Sexist and misogynistic abuse in gaming isn’t new, and it’s something a lot of female gamers have to face every day, simply for being interested in it.

Most gaming sites do have technology in place that bans certain words, but on many occasions this isn’t enough to stop comments with threatening intentions reaching the women they are aimed at.

Twitch, who has around 100 million users worldwide, have announced they are now working on new technology that will aim to tackle this problem.

Anna Prosser Robinson, programme manager, Twitch, said to BBC Newsbeat: “We're testing new technology to provide a more nuanced approach to moderation so that potentially people can use technology to identify messages that might not be automatically banned, but might have a malicious intent or might have words that make someone feel unsafe."

She said that the improvements were “happening as fast as we can make it happen, but I hope we will continue to gain speed”.

The gaming site giant said the industry needs to do more and even invest money to tackle the problem of sexist abuse on gaming platforms.

Matthew DiPietro, Twitch senior executive, said: “It's a very tough problem and I think it will take a long time for the industry as a whole to come to grips with, but we are very interested in playing our part.

"There is no such thing as fast enough.
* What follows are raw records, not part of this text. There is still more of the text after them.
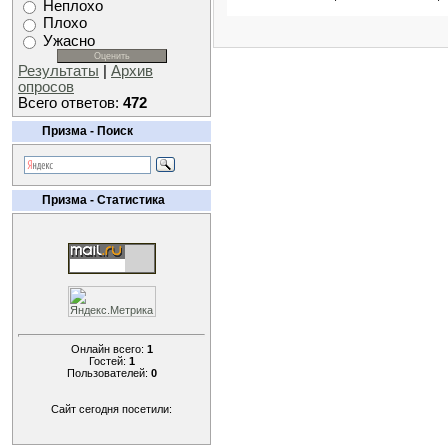
Неплохо
Плохо
Ужасно
Результаты
|
Архив
опросов
Всего ответов:
472
Призма - Поиск
Призма - Статистика
Онлайн всего:
1
Гостей:
1
Пользователей:
0
Сайт сегодня посетили:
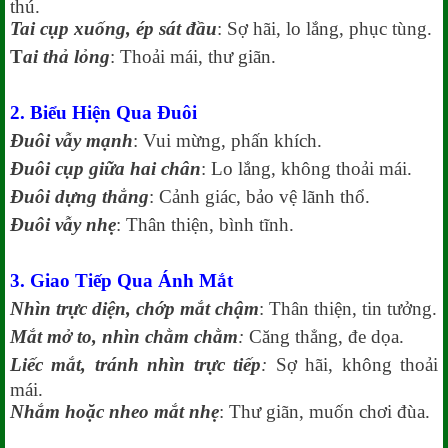
thú.
Tai cụp xuống, ép sát đầu
: Sợ hãi, lo lắng, phục tùng.
T
ai thả lỏng
: Thoải mái, thư giãn.
2. Biểu Hiện Qua Đuôi
Đuôi vẫy mạnh
: Vui mừng, phấn khích.
Đuôi cụp giữa hai chân
: Lo lắng, không thoải mái.
Đuôi dựng thẳng
: Cảnh giác, bảo vệ lãnh thổ.
Đuôi vẫy nhẹ
: Thân thiện, bình tĩnh.
3. Giao Tiếp Qua Ánh Mắt
Nhìn trực diện, chớp mắt chậm
: Thân thiện, tin tưởng.
Mắt mở to, nhìn chằm chằm
:
Căng thẳng, đe dọa.
Liếc mắt, tránh nhìn trực tiếp
:
Sợ hãi, không thoải
mái.
Nhắm hoặc nheo mắt nhẹ
: Thư giãn, muốn chơi đùa.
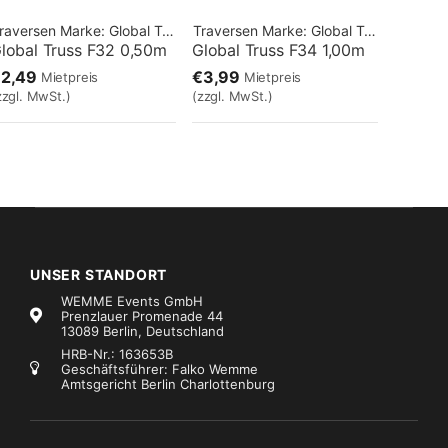
raversen
Marke:
Global Truss
Traversen
Marke:
Global Truss
lobal Truss F32 0,50m
Global Truss F34 1,00m
€2,49
€3,99
Mietpreis
Mietpreis
zzgl. MwSt.)
(zzgl. MwSt.)
UNSER STANDORT
WEMME Events GmbH
Prenzlauer Promenade 44
13089 Berlin, Deutschland
HRB-Nr.: 163653B
Geschäftsführer: Falko Wemme
Amtsgericht Berlin Charlottenburg
raversen
Marke:
Global Truss
Traversen
Marke:
Global Truss
Global Truss Traversenhusse weiß 2m
Global Truss F31 Pipe 2,50m
€9,99
€3,99
Mietpreis
Mietpreis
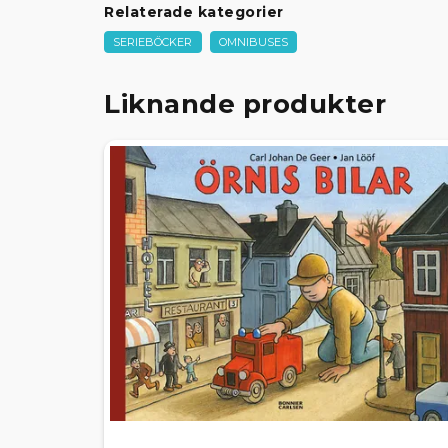
Relaterade kategorier
SERIEBÖCKER
OMNIBUSES
Liknande produkter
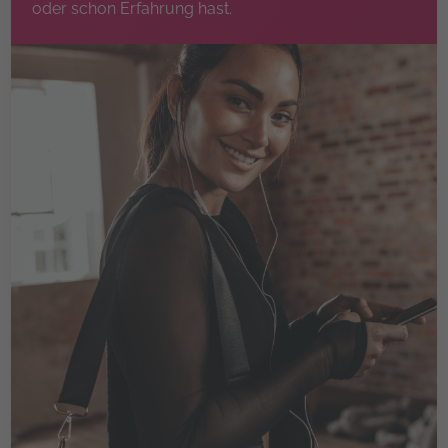
oder schon Erfahrung hast.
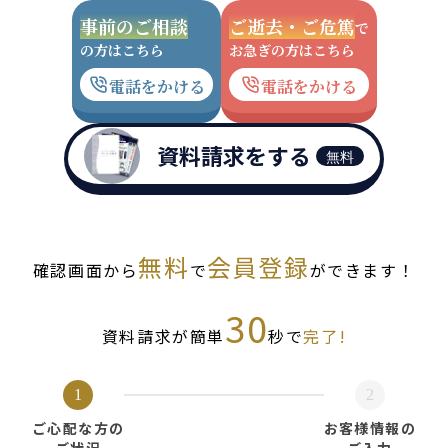
事前のご相談
ご逝去・ご危篤
で
の方はこちら
お急ぎの方はこちら
電話をかける
電話をかける
資料請求をする
無料
無料
会員登録
確認画面から
で
ができます！
30
資料請求が簡単
秒で
完了!
1
2
ご心配な方の
お客様情報の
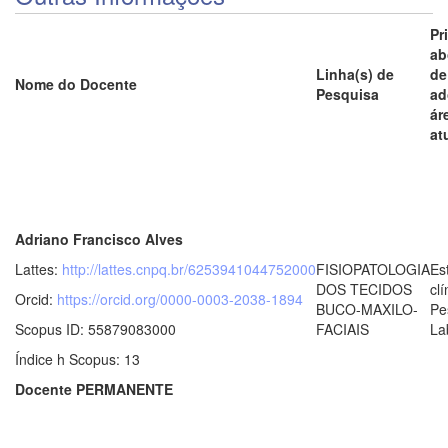
Pr
ab
Linha(s) de
de
Nome do Docente
Pesquisa
ad
ár
at
Adriano Francisco Alves
Lattes:
http://lattes.cnpq.br/6253941044752000
FISIOPATOLOGIA
Es
DOS TECIDOS
clí
Orcid:
https://orcid.org/0000-0003-2038-1894
BUCO-MAXILO-
Pe
Scopus ID: 55879083000
FACIAIS
La
Índice h Scopus: 13
Docente PERMANENTE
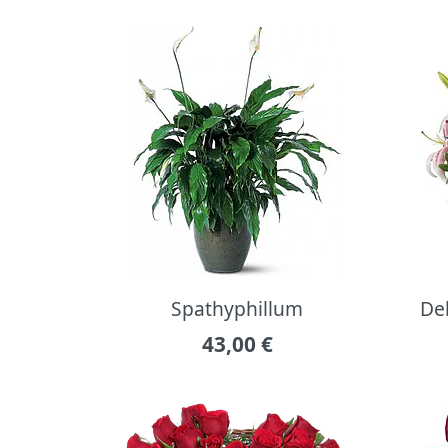
Spathyphillum
Del
43,00
€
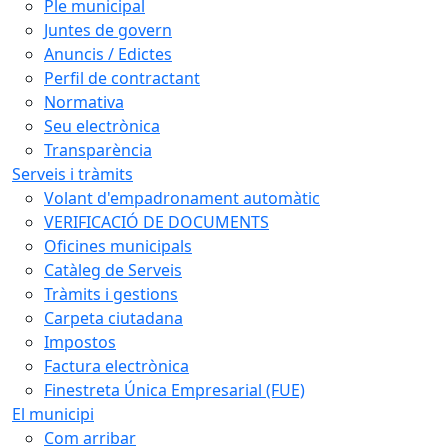
Ple municipal
Juntes de govern
Anuncis / Edictes
Perfil de contractant
Normativa
Seu electrònica
Transparència
Serveis i tràmits
Volant d'empadronament automàtic
VERIFICACIÓ DE DOCUMENTS
Oficines municipals
Catàleg de Serveis
Tràmits i gestions
Carpeta ciutadana
Impostos
Factura electrònica
Finestreta Única Empresarial (FUE)
El municipi
Com arribar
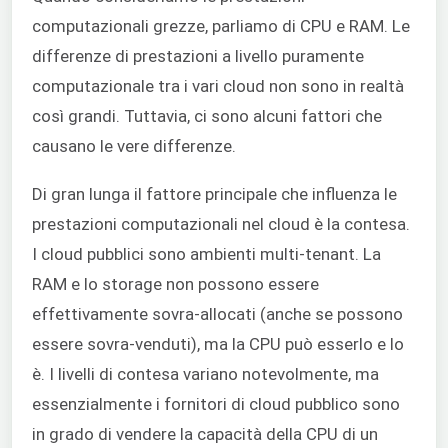
computazionali grezze, parliamo di CPU e RAM. Le
differenze di prestazioni a livello puramente
computazionale tra i vari cloud non sono in realtà
così grandi. Tuttavia, ci sono alcuni fattori che
causano le vere differenze.
Di gran lunga il fattore principale che influenza le
prestazioni computazionali nel cloud è la contesa.
I cloud pubblici sono ambienti multi-tenant. La
RAM e lo storage non possono essere
effettivamente sovra-allocati (anche se possono
essere sovra-venduti), ma la CPU può esserlo e lo
è. I livelli di contesa variano notevolmente, ma
essenzialmente i fornitori di cloud pubblico sono
in grado di vendere la capacità della CPU di un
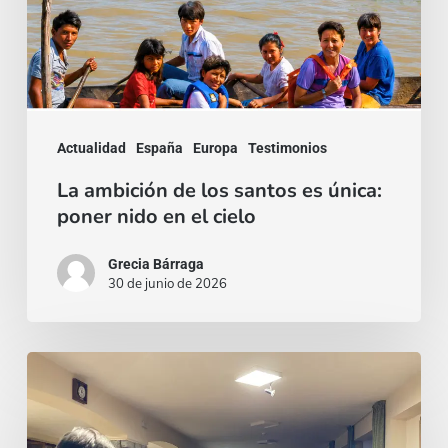
única:
poner
nido
en
Actualidad
España
Europa
Testimonios
el
cielo
La ambición de los santos es única:
poner nido en el cielo
Grecia Bárraga
30 de junio de 2026
Un
invito,
poi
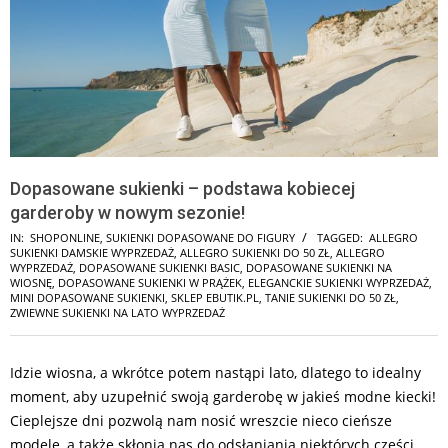
Dopasowane sukienki – podstawa kobiecej
garderoby w nowym sezonie!
IN:
SHOPONLINE
,
SUKIENKI DOPASOWANE DO FIGURY
TAGGED:
ALLEGRO
SUKIENKI DAMSKIE WYPRZEDAŻ
,
ALLEGRO SUKIENKI DO 50 ZŁ
,
ALLEGRO
WYPRZEDAŻ
,
DOPASOWANE SUKIENKI BASIC
,
DOPASOWANE SUKIENKI NA
WIOSNĘ
,
DOPASOWANE SUKIENKI W PRĄŻEK
,
ELEGANCKIE SUKIENKI WYPRZEDAŻ
,
MINI DOPASOWANE SUKIENKI
,
SKLEP EBUTIK.PL
,
TANIE SUKIENKI DO 50 ZŁ
,
ZWIEWNE SUKIENKI NA LATO WYPRZEDAŻ
Idzie wiosna, a wkrótce potem nastąpi lato, dlatego to idealny
moment, aby uzupełnić swoją garderobę w jakieś modne kiecki!
Cieplejsze dni pozwolą nam nosić wreszcie nieco cieńsze
modele, a także skłonią nas do odsłaniania niektórych części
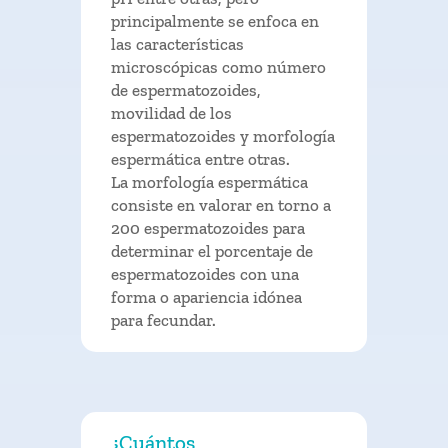
principalmente se enfoca en
las características
microscópicas como número
de espermatozoides,
movilidad de los
espermatozoides y morfología
espermática entre otras.
La morfología espermática
consiste en valorar en torno a
200 espermatozoides para
determinar el porcentaje de
espermatozoides con una
forma o apariencia idónea
para fecundar.
¿Cuántos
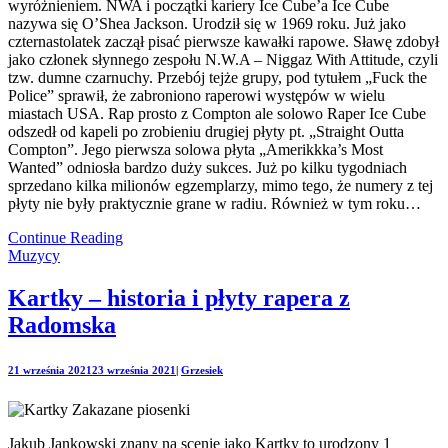
wyróżnieniem. NWA i początki kariery Ice Cube’a Ice Cube
nazywa się O’Shea Jackson. Urodził się w 1969 roku. Już jako
czternastolatek zaczął pisać pierwsze kawałki rapowe. Sławę zdobył
jako członek słynnego zespołu N.W.A – Niggaz With Attitude, czyli
tzw. dumne czarnuchy. Przebój tejże grupy, pod tytułem „Fuck the
Police” sprawił, że zabroniono raperowi występów w wielu
miastach USA. Rap prosto z Compton ale solowo Raper Ice Cube
odszedł od kapeli po zrobieniu drugiej płyty pt. „Straight Outta
Compton”. Jego pierwsza solowa płyta „Amerikkka’s Most
Wanted” odniosła bardzo duży sukces. Już po kilku tygodniach
sprzedano kilka milionów egzemplarzy, mimo tego, że numery z tej
płyty nie były praktycznie grane w radiu. Również w tym roku…
Continue Reading
Muzycy
Kartky – historia i płyty rapera z
Radomska
21 września 2021
23 września 2021
|
Grzesiek
Jakub Jankowski znany na scenie jako Kartky to urodzony 1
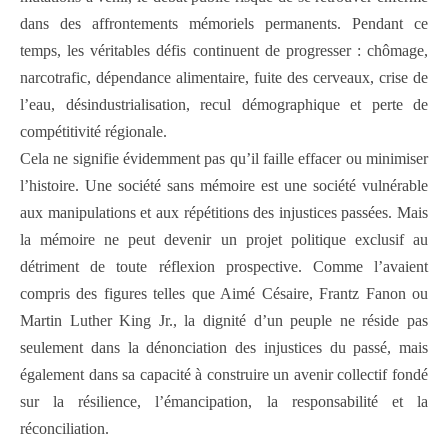
dans des affrontements mémoriels permanents. Pendant ce
temps, les véritables défis continuent de progresser : chômage,
narcotrafic, dépendance alimentaire, fuite des cerveaux, crise de
l’eau, désindustrialisation, recul démographique et perte de
compétitivité régionale.
Cela ne signifie évidemment pas qu’il faille effacer ou minimiser
l’histoire. Une société sans mémoire est une société vulnérable
aux manipulations et aux répétitions des injustices passées. Mais
la mémoire ne peut devenir un projet politique exclusif au
détriment de toute réflexion prospective. Comme l’avaient
compris des figures telles que Aimé Césaire, Frantz Fanon ou
Martin Luther King Jr., la dignité d’un peuple ne réside pas
seulement dans la dénonciation des injustices du passé, mais
également dans sa capacité à construire un avenir collectif fondé
sur la résilience, l’émancipation, la responsabilité et la
réconciliation.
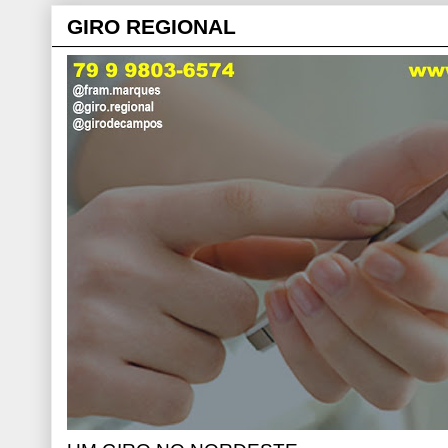
GIRO REGIONAL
There is always faster and we're committed to building tools to create a world in which harassment is no more than a tiny nuisance, if that."

YouTube also said it was playing its part in tackling online abuse and highlighted their community guidelines against abusive comments. They recently updated their partner program policy so that many types of abusive content can no longer be monetised.

The online platform for video also introduced their YouTube Heroes program in an attempt to use gamification to encourage their community to moderate the site for them.

A survey earlier this year revealed that one in ten people on gaming sites feel unsafe online, whilst 31% of gamers have been harassed on an online game.

The research by Broadband Genie also found that the most common form of harassment was general verbal or written insults, with 18% also experiencing sexism.

Rob Hilborn, head of strategy, Broadband Genie said: “The gaming community is now made up of people from a diverse range of backgrounds, so it's important that we create an environment where all gamers feel welcome online. Unfortunately this currently doesn't seem to be the case as online abuse in gaming is clearly a problem.

“A lot of gamers see the comments they make online as just banter, but unfortunately a lot of these comments will be sexist, racist or homophobic and are clearly something much more serious. The only way this kind of behaviour can be stamped out is for publishers, developers and the gaming community to work together to educate others what is and what isn't acceptable online.”

Mr Hilborn added: “There's a huge amount of content uploaded to sites like YouTube and Twitch every day, which means that moderating them is incredibly difficult. However, I think we're starting to see some interesting ideas being introduced to reduce the amount of abusive content on these services.

“I think the key driver pushing these sites to clamp down on this behaviour is advertising. Advertisers are becoming increasingly picky about where their content is shown online, as they don't want to be seen to be promoting content which is abusive and could potentially harm their brand image.”

Steph Staszko, a video games blogger at Sugarcanes & Videogames said: "I used to regularly Twitch stream, and although I did receive the odd misogynistic comment, often derogatory and sexual, thankfully I haven’t received as much abuse as some other streamers.

“Unfortunately, internet trolls exist in every interest area and I think it would be over generalisation to blame it on gaming. However, it is really encouraging to see the likes of Twitch clamping down on abusive behaviour as it does exist and those who think it's acceptable to display sexist behaviour and hide behind a computer screen need to be shown that it will not be tolerated on such platforms and within online communities."